In a recent case out of Fall River, Massachusetts, the state supreme court found a panhandling law so riddled with constitutional problems as to require entire invalidation. Plaintiffs, each a homeless person who sometimes panhandled to meet their basic needs, sought declaratory and injunctive relief against a state law that criminalized signaling to a motor vehicle on a public way “for the purpose of solicitating any alms, contribution or subscription or selling of any merchandise,” but expressly permitted the same conduct undertaken for other purposes or by a nonprofit organization. They alleged violations of free speech rights under the First Amendment and state constitution.

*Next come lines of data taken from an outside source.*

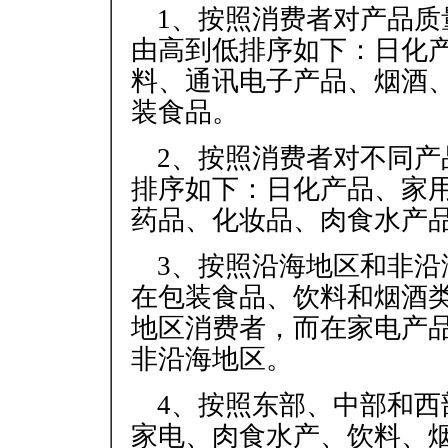
1、按照消费者对产品
由高到低排序如下：日化
料、通讯电子产品、烟酒
装食品。
2、按照消费者对不同
排序如下：日化产品、家
药品、化妆品、肉食水产
3、按照沿海地区和非
在包装食品、饮料和烟酒
地区消费者，而在家电产
非沿海地区。
4、按照东部、中部和
家电、肉食水产、饮料、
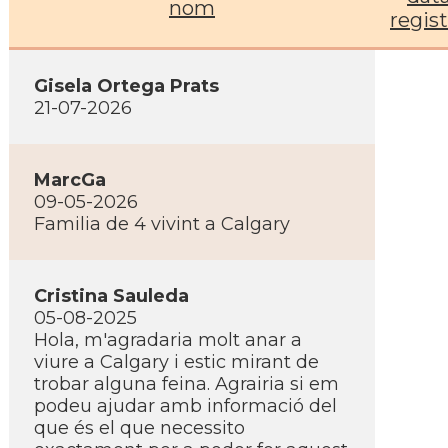
nom
regis
Gisela Ortega Prats
21-07-2026
MarcGa
09-05-2026
Familia de 4 vivint a Calgary
Cristina Sauleda
05-08-2025
Hola, m'agradaria molt anar a
viure a Calgary i estic mirant de
trobar alguna feina. Agrairia si em
podeu ajudar amb informació del
que és el que necessito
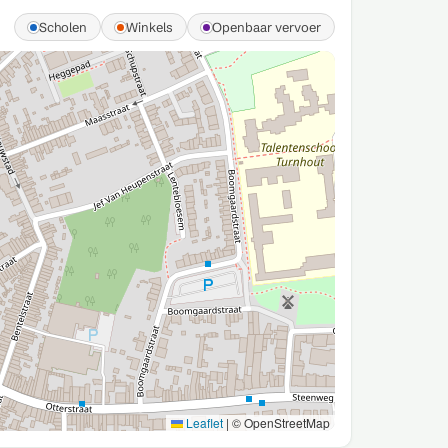
Scholen
Winkels
Openbaar vervoer
Leaflet
|
© OpenStreetMap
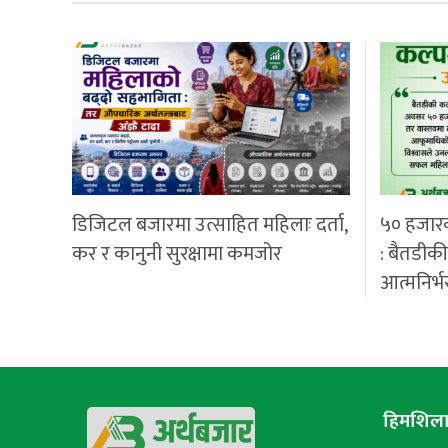
डिजिटल बजारमा उत्साहित महिलाः दर्ता,
५० हजार
कर र कानुनी सुरक्षामा कमजोर
: बैतडीक
आत्मनिर्भ
हिमशिला 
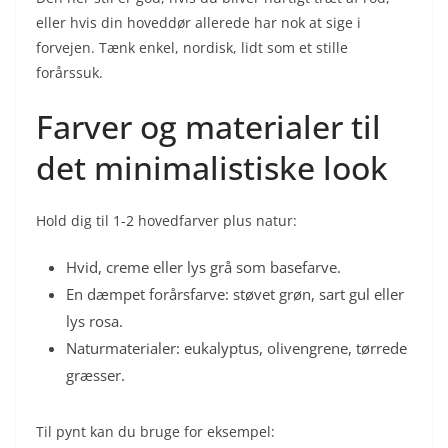
eller hvis din hoveddør allerede har nok at sige i
forvejen. Tænk enkel, nordisk, lidt som et stille
forårssuk.
Farver og materialer til
det minimalistiske look
Hold dig til 1-2 hovedfarver plus natur:
Hvid, creme eller lys grå som basefarve.
En dæmpet forårsfarve: støvet grøn, sart gul eller
lys rosa.
Naturmaterialer: eukalyptus, olivengrene, tørrede
græsser.
Til pynt kan du bruge for eksempel:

As one defendant conceded, the statute clearly facially violates the First Amendment. It is well-established that soliciting is a protected expressive activity and, constitutionally, there is no distinction between soliciting for oneself and for charities. The state’s public ways are traditional public fora, and the statute indisputably creates a content-based regulation subject to strict scrutiny. The court found that the statute—purportedly enacted to protect public safety on public ways—was both underinclusive and overinclusive: the content-based distinction exempts conduct that could pose a safety threat and criminalizes that which may not pose one at all. The statute similarly failed to pass scrutiny under the state constitution.
Turning to remedy, the court considered a defendant’s suggestion that the statute could be rendered constitutional if only the prohibition of “soliciting of any alms” was struck. It also questioned whether the statute could be saved by striking other provisions, but ultimately agreed with the plaintiffs that the constitutional problems were too pervasive to be remedied by anything but removal of all content-based restrictions and exemptions. Anything less, in its opinion, would create an unacceptable risk of chilled speech.
Massachusetts Coal. for the Homeless v. City of Fall River, 486 Mass. 437 (2020).